District Network Requirements
The Washington Elementary School District is implementing an enterprise-wide network, which will include Local Area Networks at each site and a Wide Area Network to provide data connectivity between all school sites. The District wishes to provide Internet access, as well as automate many of the district's administrative and curricular functions. The network implementation must continue to be functional for a minimum of 7-10 years, and should include a minimum of 100x growth in the LAN throughput, 2x growth in the WAN core throughput, and 10x growth in the District Internet connection throughput. Only TCP/IP and Novell IPX will be allowed to be implemented on the network.

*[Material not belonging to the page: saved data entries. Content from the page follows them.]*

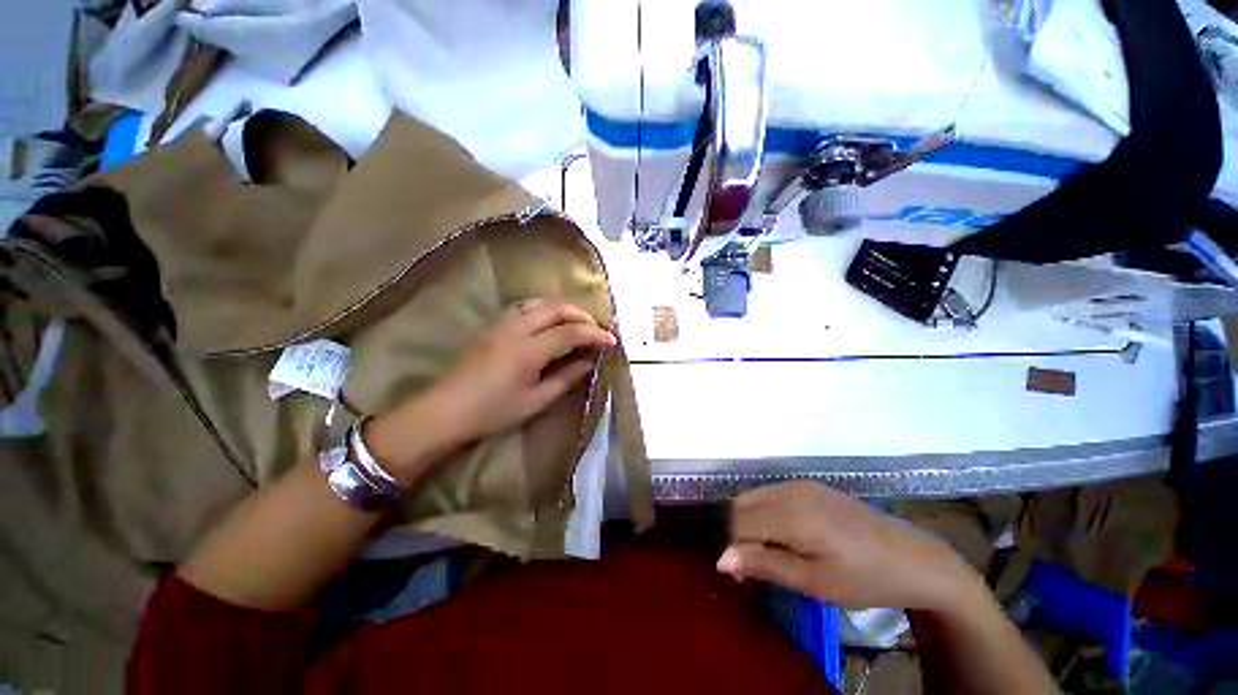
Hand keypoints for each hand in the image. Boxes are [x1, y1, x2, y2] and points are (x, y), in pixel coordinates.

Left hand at [425, 298, 614, 443]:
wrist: (446, 410)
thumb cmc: (493, 411)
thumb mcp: (536, 400)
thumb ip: (566, 378)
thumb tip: (589, 362)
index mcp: (529, 350)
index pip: (571, 332)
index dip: (595, 334)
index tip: (612, 341)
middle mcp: (517, 328)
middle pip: (556, 308)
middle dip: (581, 314)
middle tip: (596, 329)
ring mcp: (502, 323)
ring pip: (539, 302)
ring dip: (562, 308)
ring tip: (576, 323)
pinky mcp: (493, 325)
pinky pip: (525, 306)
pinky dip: (544, 309)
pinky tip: (549, 323)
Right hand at [718, 482, 981, 610]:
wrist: (912, 559)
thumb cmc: (863, 578)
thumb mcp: (813, 581)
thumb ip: (763, 565)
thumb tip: (719, 560)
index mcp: (790, 513)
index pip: (737, 521)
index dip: (734, 548)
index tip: (742, 576)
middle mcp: (788, 490)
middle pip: (740, 505)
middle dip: (739, 534)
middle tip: (754, 567)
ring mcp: (799, 484)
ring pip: (753, 497)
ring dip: (751, 522)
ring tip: (769, 553)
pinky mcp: (809, 486)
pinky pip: (771, 494)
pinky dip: (765, 513)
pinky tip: (785, 536)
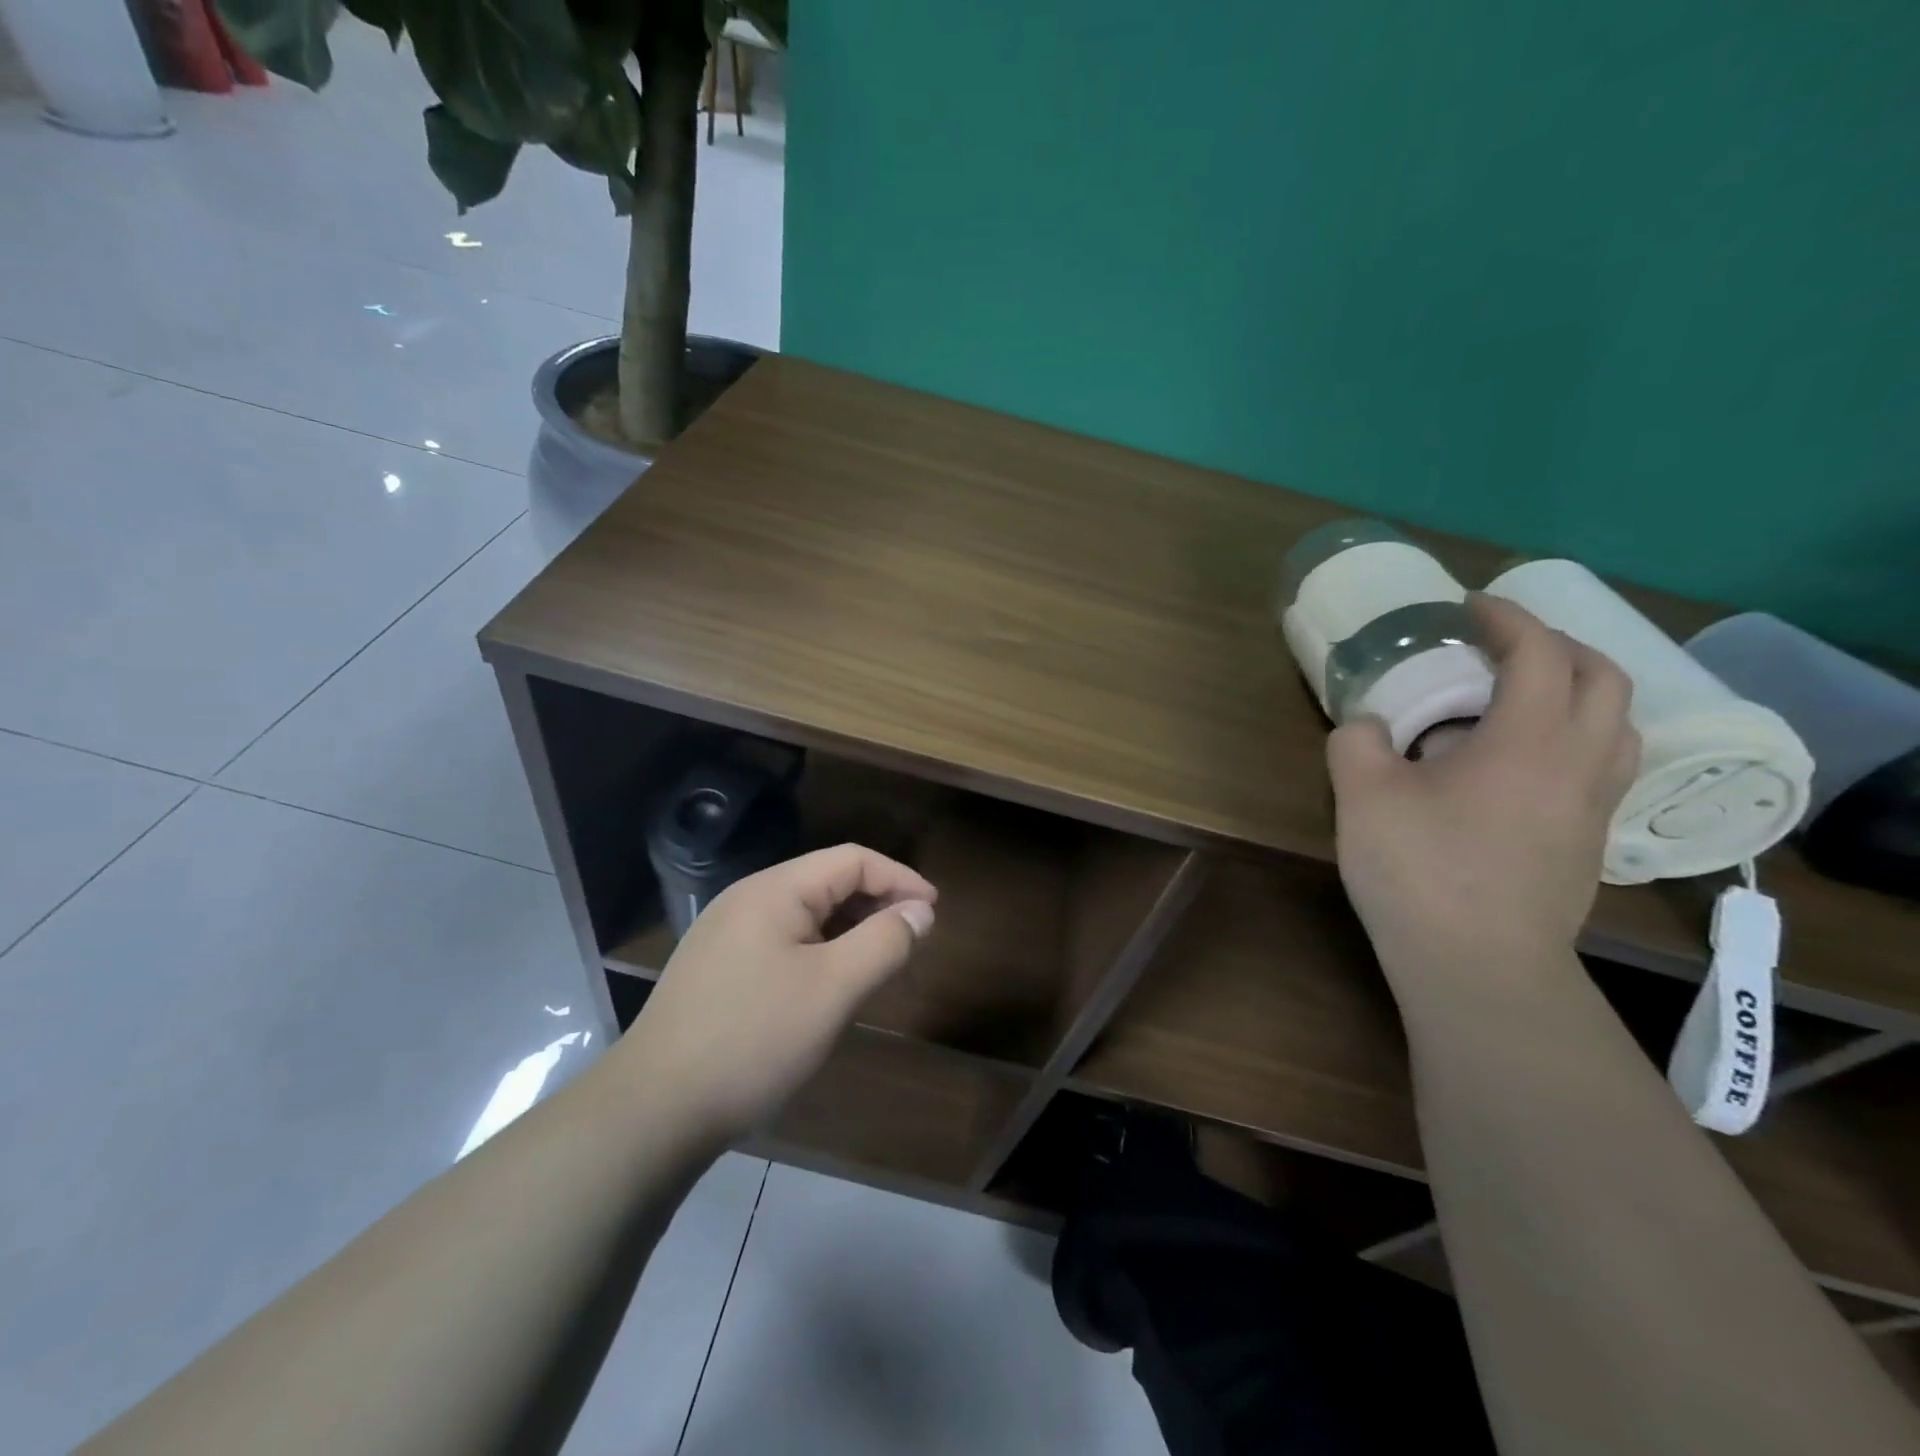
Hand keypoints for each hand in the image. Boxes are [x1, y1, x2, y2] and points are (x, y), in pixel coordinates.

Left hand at [617, 844, 937, 1144]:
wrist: (654, 1110)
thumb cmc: (754, 1040)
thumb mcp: (833, 989)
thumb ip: (884, 942)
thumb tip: (920, 912)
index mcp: (774, 890)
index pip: (852, 860)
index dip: (900, 878)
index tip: (934, 911)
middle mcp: (747, 899)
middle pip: (827, 881)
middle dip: (876, 902)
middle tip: (912, 938)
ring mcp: (726, 933)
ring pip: (805, 914)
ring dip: (849, 928)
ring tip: (878, 960)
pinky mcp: (717, 968)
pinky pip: (782, 941)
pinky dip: (819, 949)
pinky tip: (829, 983)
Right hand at [1327, 595, 1639, 994]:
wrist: (1478, 967)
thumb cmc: (1420, 871)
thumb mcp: (1363, 796)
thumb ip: (1357, 742)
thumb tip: (1368, 726)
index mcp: (1529, 740)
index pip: (1539, 654)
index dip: (1508, 618)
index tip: (1470, 606)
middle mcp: (1579, 764)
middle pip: (1602, 680)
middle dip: (1556, 647)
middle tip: (1502, 646)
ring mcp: (1593, 808)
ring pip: (1618, 726)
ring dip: (1577, 693)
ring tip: (1520, 700)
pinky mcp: (1588, 844)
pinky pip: (1601, 767)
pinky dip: (1572, 739)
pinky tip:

Two LANs segments will be implementd at each school and the District Office, one for Administration usage, and the other for student/curriculum usage. At each location, a Main Distribution Facility will be established as the central point for cable termination, and will also be the point of presence (POP) for the WAN connection. Each classroom requiring connection to the network will be able to support 24 workstations and be supplied with 4 data runs, with one run terminated at the teacher's workstation. A single location in each room will be designated as the wiring POP for the room. From this location, wiring will be distributed within the room via decorative wire molding.
District-supplied servers, categorized as either enterprise or workgroup services, will be placed on the network topology according to function and anticipated traffic patterns of users:
Network security will be based on a double firewall implementation with all Internet-exposed applications residing on a public backbone network, and all connections implemented from the Internet into the district's private network refused. In addition, Access Control Lists will be implemented on all school routers to prohibit traffic from the curriculum LAN onto the administrative LAN, with the exception of applications such as email and DNS which pose no risk. A user ID and password policy will be published and strictly enforced on all computers on the network. All computers will have full access to the Internet.
All Internet connectivity will be supplied through the District Office designated as the single point of contact for all schools and organizations within the district. The connection will be hightly controlled, with bandwidth upgraded as usage dictates. ACLs will be used to protect the network from unauthorized access. Email and DNS serivces will communicate freely in both directions, since these applications pose no security threat. A web server located on the public backbone will be partitioned to allow any school to install a web home page on the Internet. No public web servers will be permitted on the internal District network.
Network User Expectations
Response time is the time between entry of a command or keystroke and the execution of the command or delivery of a response.1 For the users on the Desert View LAN, this primarily entails rapid response from the library and file servers, as well as reasonably fast access to the Internet.
As an elementary school, throughput requirements on the Desert View LAN can be expected to be moderate. It is expected that throughput usage on the curriculum network will primarily involve accessing the curriculum file server, the library server, and the email server, with some web browsing also expected. Throughput on the administrative network is expected to include access to the library and email servers, the Internet, and frequent access to the administrative server.
While reliability of all network servers and devices is important, priority is assigned to the administrative server, which will house student tracking, attendance, grading, and other administrative functions. The curriculum network users place their priority on the curriculum file server and the library server.
In order to meet these demands, the minimum expectation for the initial LAN implementation will be 1.0 Mbps to each host computer on the network, and 100 Mbps to any server host in the network.